Task item: Show each line from the records below in which the word "FSTR" occurs.

Content starts

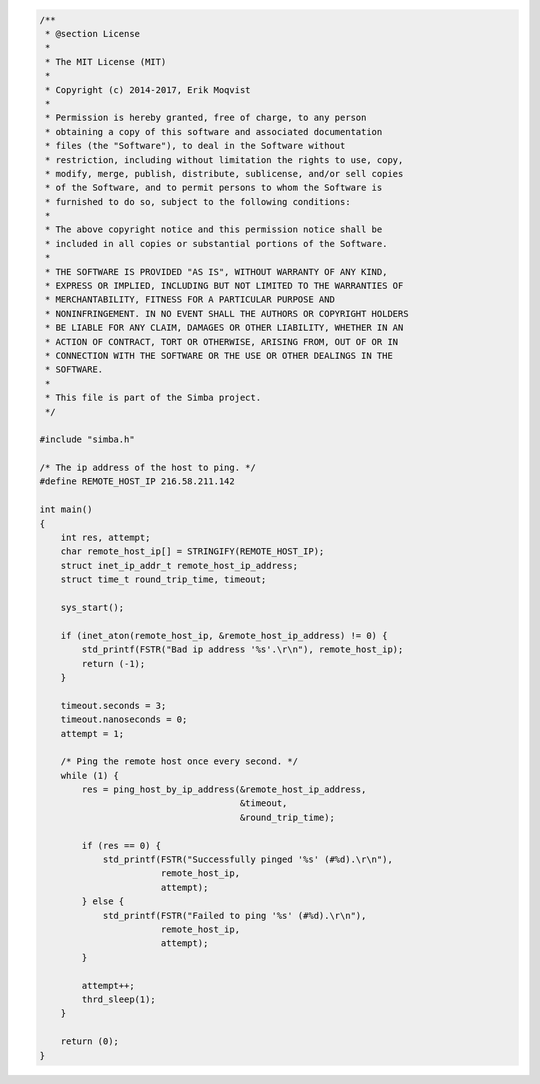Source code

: .. code-block:: c

   /**
    * @section License
    *
    * The MIT License (MIT)
    *
    * Copyright (c) 2014-2017, Erik Moqvist
    *
    * Permission is hereby granted, free of charge, to any person
    * obtaining a copy of this software and associated documentation
    * files (the "Software"), to deal in the Software without
    * restriction, including without limitation the rights to use, copy,
    * modify, merge, publish, distribute, sublicense, and/or sell copies
    * of the Software, and to permit persons to whom the Software is
    * furnished to do so, subject to the following conditions:
    *
    * The above copyright notice and this permission notice shall be
    * included in all copies or substantial portions of the Software.
    *
    * THE SOFTWARE IS PROVIDED "AS IS", WITHOUT WARRANTY OF ANY KIND,
    * EXPRESS OR IMPLIED, INCLUDING BUT NOT LIMITED TO THE WARRANTIES OF
    * MERCHANTABILITY, FITNESS FOR A PARTICULAR PURPOSE AND
    * NONINFRINGEMENT. IN NO EVENT SHALL THE AUTHORS OR COPYRIGHT HOLDERS
    * BE LIABLE FOR ANY CLAIM, DAMAGES OR OTHER LIABILITY, WHETHER IN AN
    * ACTION OF CONTRACT, TORT OR OTHERWISE, ARISING FROM, OUT OF OR IN
    * CONNECTION WITH THE SOFTWARE OR THE USE OR OTHER DEALINGS IN THE
    * SOFTWARE.
    *
    * This file is part of the Simba project.
    */
   
   #include "simba.h"
   
   /* The ip address of the host to ping. */
   #define REMOTE_HOST_IP 216.58.211.142
   
   int main()
   {
       int res, attempt;
       char remote_host_ip[] = STRINGIFY(REMOTE_HOST_IP);
       struct inet_ip_addr_t remote_host_ip_address;
       struct time_t round_trip_time, timeout;
   
       sys_start();
   
       if (inet_aton(remote_host_ip, &remote_host_ip_address) != 0) {
           std_printf(FSTR("Bad ip address '%s'.\r\n"), remote_host_ip);
           return (-1);
       }
   
       timeout.seconds = 3;
       timeout.nanoseconds = 0;
       attempt = 1;
   
       /* Ping the remote host once every second. */
       while (1) {
           res = ping_host_by_ip_address(&remote_host_ip_address,
                                         &timeout,
                                         &round_trip_time);
   
           if (res == 0) {
               std_printf(FSTR("Successfully pinged '%s' (#%d).\r\n"),
                          remote_host_ip,
                          attempt);
           } else {
               std_printf(FSTR("Failed to ping '%s' (#%d).\r\n"),
                          remote_host_ip,
                          attempt);
           }
   
           attempt++;
           thrd_sleep(1);
       }
   
       return (0);
   }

Content ends

Solution below:
           std_printf(FSTR("Bad ip address '%s'.\r\n"), remote_host_ip);
               std_printf(FSTR("Successfully pinged '%s' (#%d).\r\n"),
               std_printf(FSTR("Failed to ping '%s' (#%d).\r\n"),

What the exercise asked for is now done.